«Книга, – четко формулировал он в своих записях того периода, – есть кубический кусок горячей, дымящейся совести – и больше ничего» («Несколько положений»).
«Новое» искусство? Новые имена? Когда ему называют Гумилева или Мандельштама, он в ответ смеется – вроде бы добродушно, но немного как людоед, позавтракавший младенцами. Они… ну если бы как в настоящую карету запрягали игрушечных лошадок.
Мандельштам относится к Пастернаку намного великодушнее. «Стихи Пастернака почитать, – запишет он в начале 20-х, – горло прочистить, дыханье укрепить, обновить легкие: такие стихи должны быть целебны от туберкулеза».

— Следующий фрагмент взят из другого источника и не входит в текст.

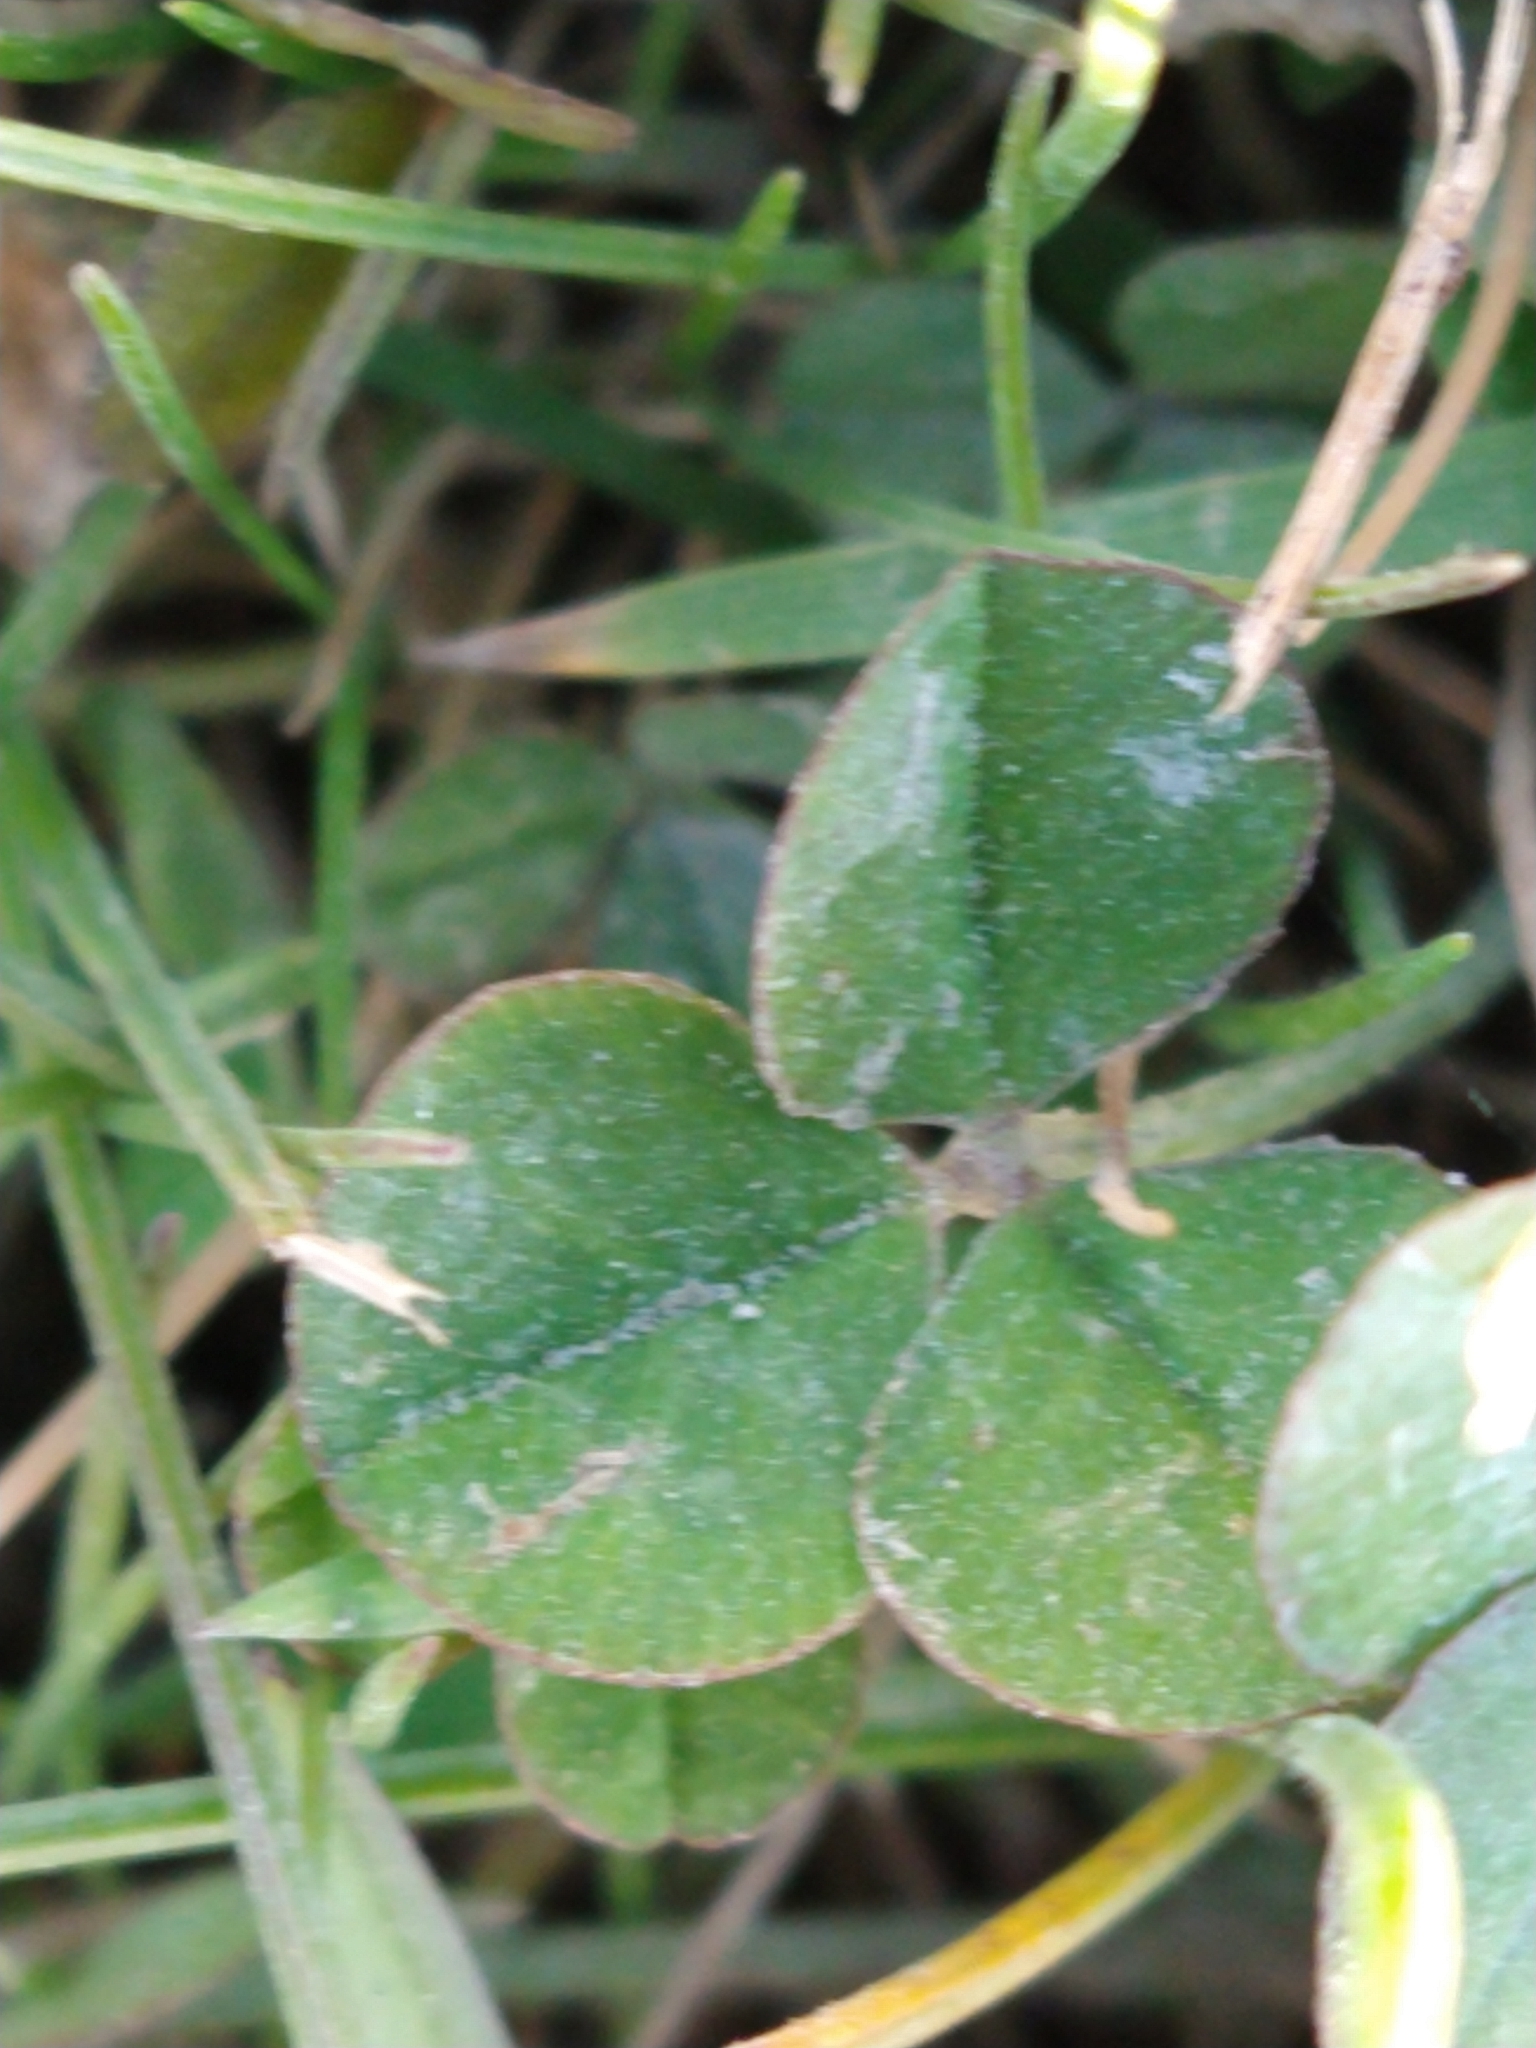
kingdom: Plantae
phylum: Tracheophyta
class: Magnoliopsida
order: Fabales
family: Fabaceae
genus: Trifolium
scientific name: Trifolium repens
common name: White clover
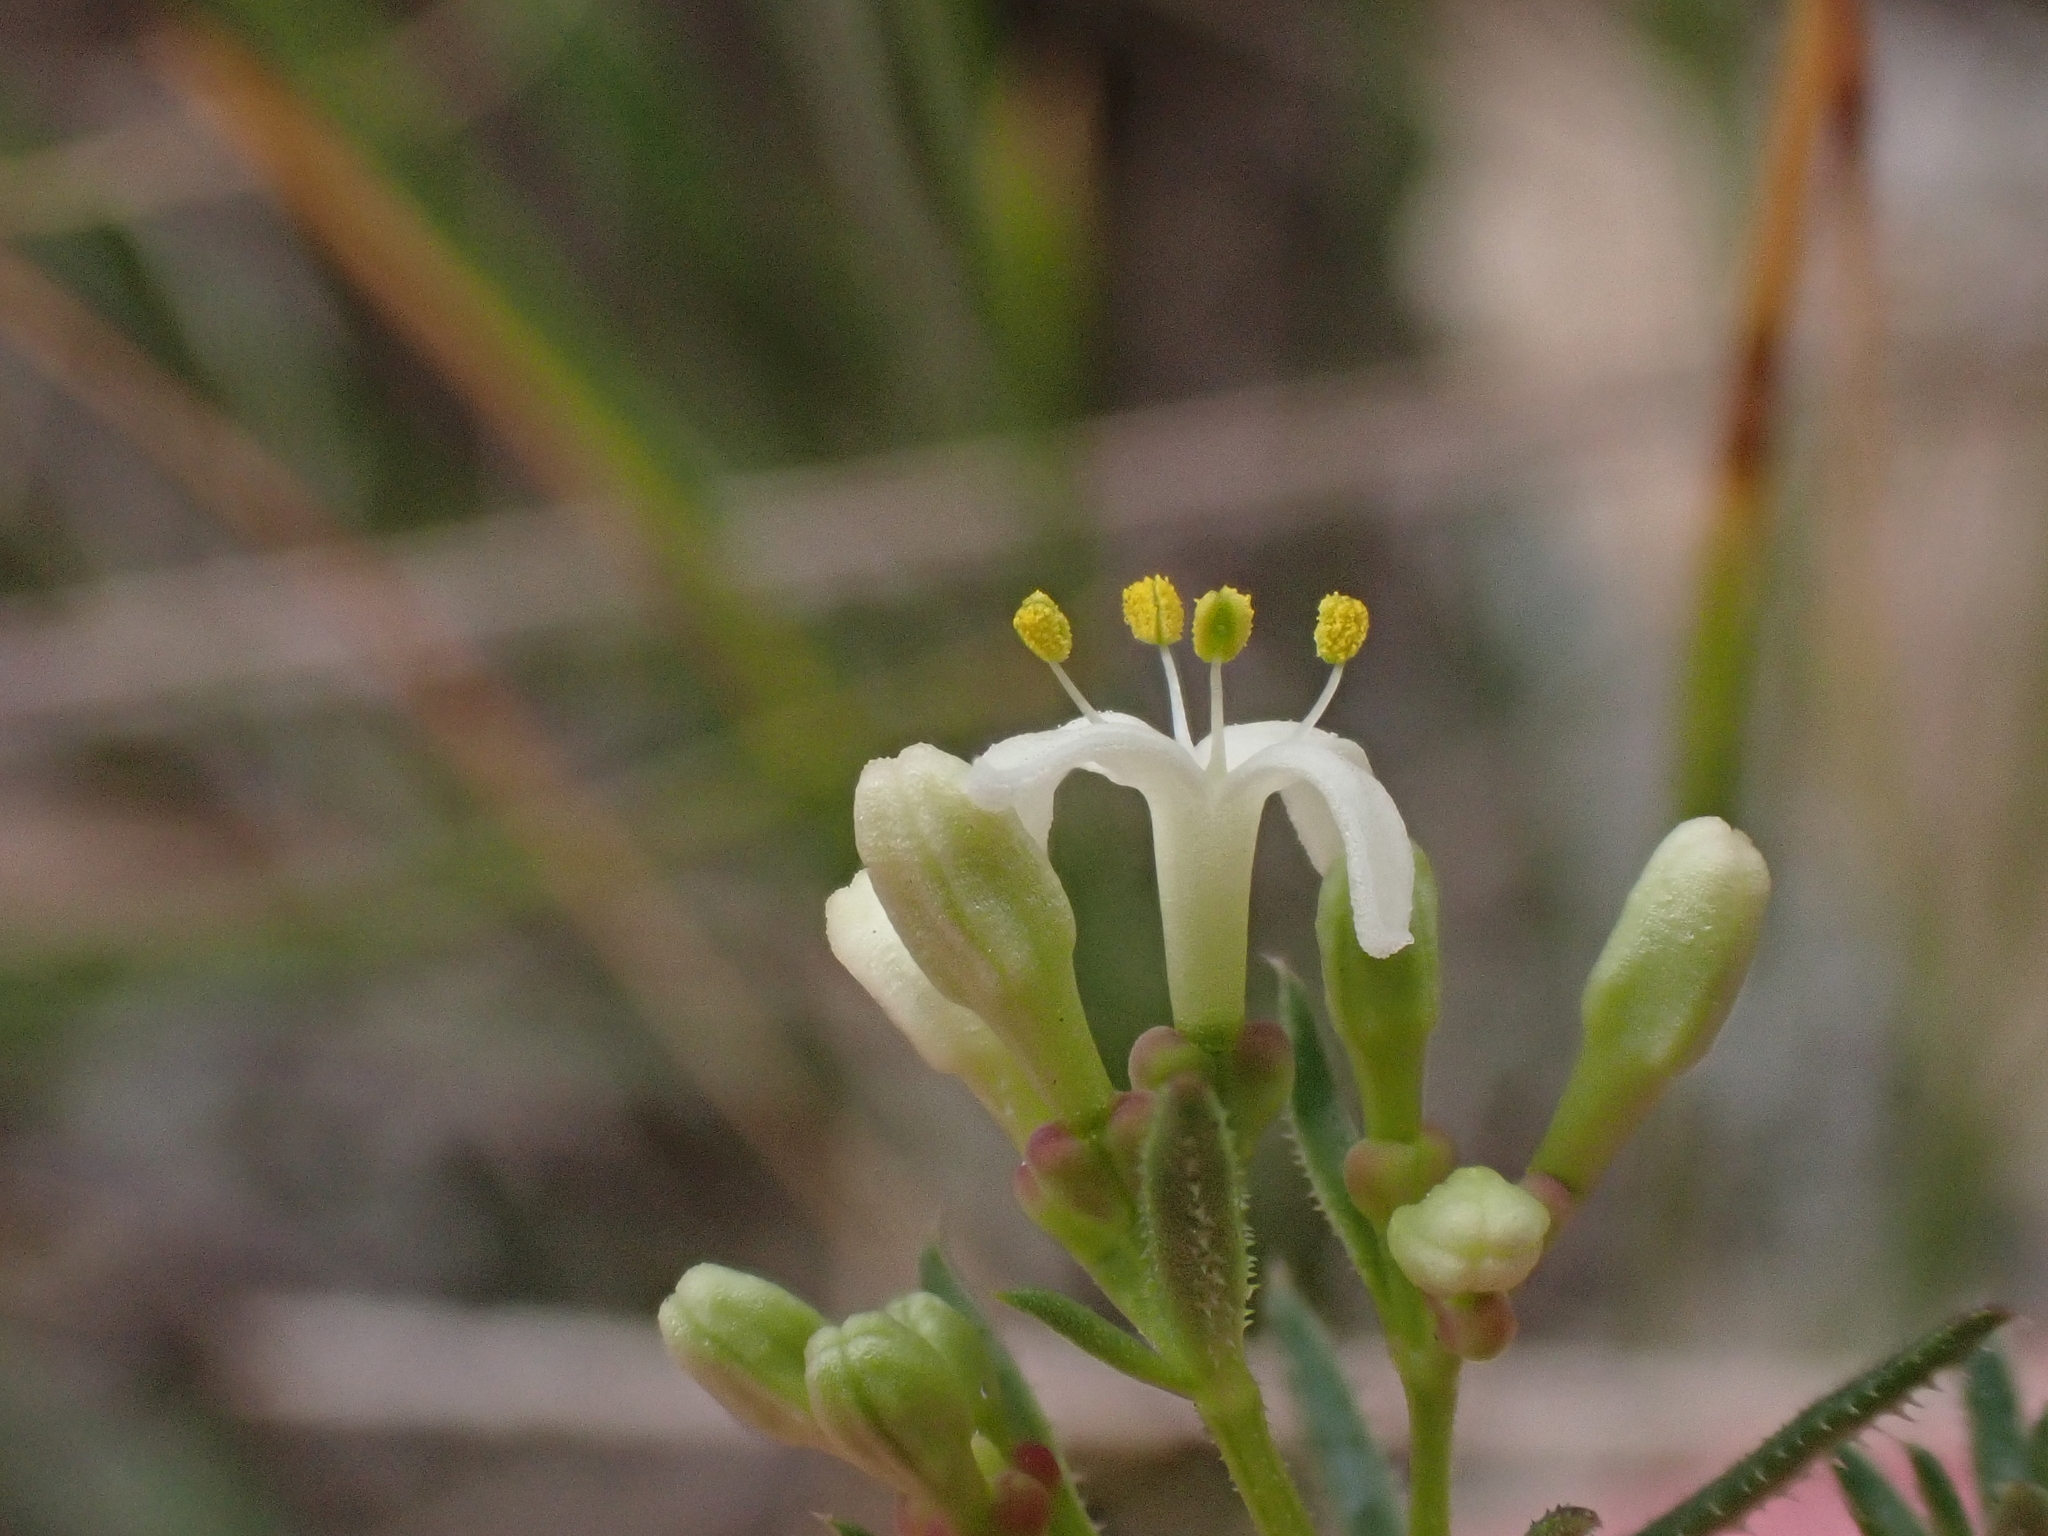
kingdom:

Даже в гриппозном жару Пастернак продолжает спорить с теми, кто считает главным в искусстве переделку мира.
Сначала разбить реальность на куски и фрагменты, а потом «строить» из этих кусков то, что они считали новой реальностью. Техника была их Богом.
А его Богом оставались жизнь, природа, действительная красота мира. Плачущий за окном дождь; стучащая в стекло, набухшая влагой ветка; виолончельное гудение шмеля; леденящее душу завывание ветра; чья-то свеча в окне; вкусный хруст голубого снега; горький запах мандариновой кожурки. Он вбирал звуки и запахи, складывал их в свою кладовую, впитывал, как губка. И мир входил в него. Мир, который, несмотря ни на что, оставался чудом.